Senin malam itu Gus Fik merasakan ada sesuatu kehilangan, tidak tahu apa, namun vibrasi kehilangan itu terasa mendalam sekali, tidak dinyana ternyata di jam bakda Isya adalah waktu dimana KH Mukhtar Jamil sejarawan dan sesepuh serta ulama kharismatik tawadhu ikhlas berpulang ke hadirat-Nya, dikuburkan di area makam telogo pojok tepatnya.

Vibrasi dan resonansi tercabutnya 'paku bumi' begitu terasa di benak Gus Fik, namun ini merupakan
sebuah takdir dan ketentuan Ilahi yang memang sudah ditakdirkan terjadi. 

Yai Tar demikian kami biasa menyebut beliau adalah seorang ulama rendah hati meski beliau
berdarah biru.
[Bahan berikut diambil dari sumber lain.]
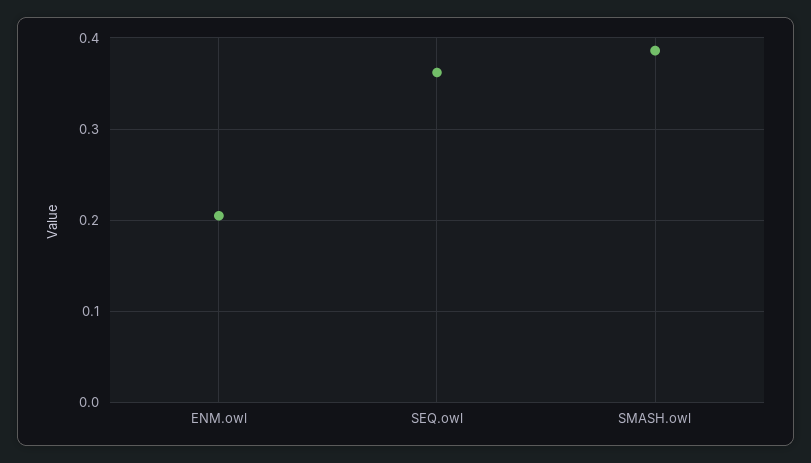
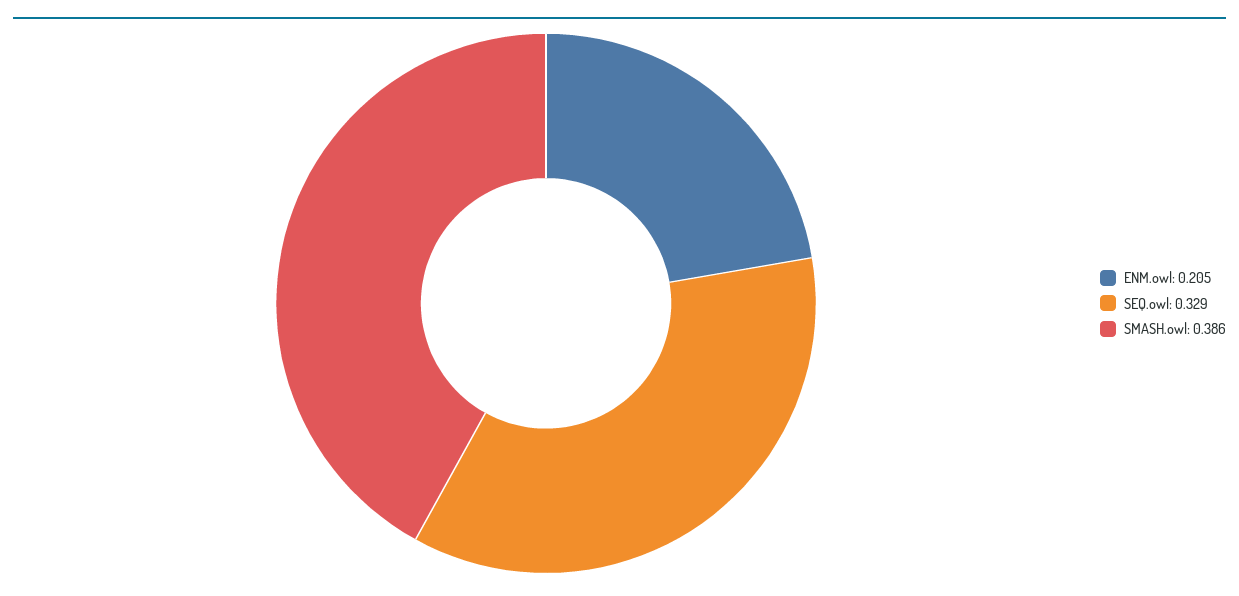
  {
    "ENM.owl": 0.205,
-   "SEQ.owl": 0.36,
+   "SEQ.owl": 0.329,
    "SMASH.owl": 0.386
  }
Gelar beliau adalah Kanjeng Raden Aryo Tumenggung KH Dwijo Muchtar Djamil Adipuro dari Kasunanan Surakarta Hadiningrat. 

Begitu mencintai dan menghayati sejarah Gresik, jauh dari hiruk pikuk politik, Yai Tar menjalani
kehidupan dengan begitu bersahaja dan sederhana. Saudara beliau yang lebih dulu mendahului beliau Yai Wahib adalah juga sosok fenomenal dan legenda di benak orang Gresik lama. Yai Wahib sangat disegani dan dihormati karena memiliki banyak keistimewaan dan keramat yang tidak dimiliki orang awam, termasuk salah satunya adalah bisa berkomunikasi, bahkan konon memiliki murid dari kalangan bangsa jin muslim. 
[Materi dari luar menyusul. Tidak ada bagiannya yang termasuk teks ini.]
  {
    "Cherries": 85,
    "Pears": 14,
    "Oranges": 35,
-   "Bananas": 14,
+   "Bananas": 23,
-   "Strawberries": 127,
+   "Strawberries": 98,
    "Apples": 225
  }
Tepat di usia 84 tahun beliau meninggalkan dunia fana dengan diiringi ribuan pelayat yang mengantarnya sampai ke peristirahatan terakhirnya. 
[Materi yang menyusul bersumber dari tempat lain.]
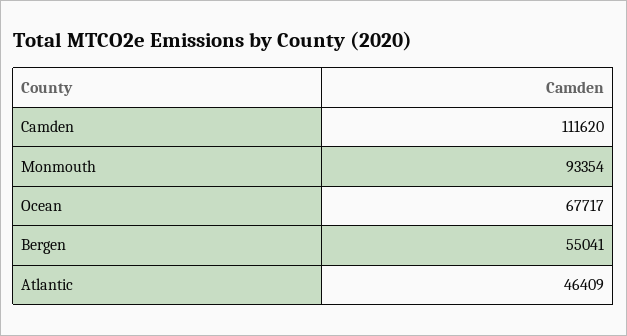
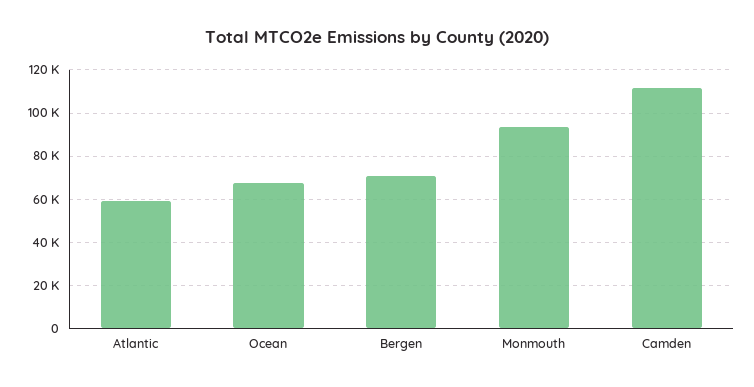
  {
    "Camden": 111620,
    "Monmouth": 93354,
    "Ocean": 67717,
-   "Bergen": 55041,
+   "Bergen": 70000,
-   "Atlantic": 46409
+   "Atlantic": 60000
  }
اَللهُمَّ اغْفِرْلَهُ وَارْحَمْهُ وَعَافِهِ وَاعْفُ عَنْهُ وَاَكْرِمْ نُزُلَهُ وَوَسِّعْ مَدْخَلَهُ وَاغْسِلْهُ بِالْمَاءِ وَالثَّلْجِ وَالْبَرْدِ وَنَقِّهِ مِنَ الْخَطَايَا كَمَا يُنَقَّى الثَّوْبُ اْلاَبْيَضُ مِنَ الدَّنَسِ وَاَبْدِلْهُ دَارًاخَيْرًا مِنْ دَارِهِ وَاَهْلاً خَيْرًا مِنْ اَهْلِهِ وَزَوْجًا خَيْرًا مِنْ زَوْجِهِ وَاَدْخِلْهُ الْجَنَّةَ وَاَعِذْهُ مِنْ عَذَابِ الْقَبْرِ وَفِتْنَتِهِ وَمِنْ عَذَابِ النَّارِ

"Ya Allah, ampunilah, rahmatilah, sejahterakan dan maafkanlah dia. Dan muliakanlah tempat tinggalnya, luaskanlah jalan masuknya, cucilah dia dengan air yang jernih lagi sejuk, dan bersihkanlah dia dari segala kesalahan bagaikan baju putih yang bersih dari kotoran, dan gantilan rumahnya dengan rumah yang lebih baik daripada yang ditinggalkannya, dan keluarga yang lebih baik, dari yang ditinggalkan, serta istri yang lebih baik dari yang ditinggalkannya pula. Masukkanlah dia ke dalam surga, dan lindungilah dari siksanya kubur serta fitnah nya, dan dari siksa api neraka." Al Fatihah.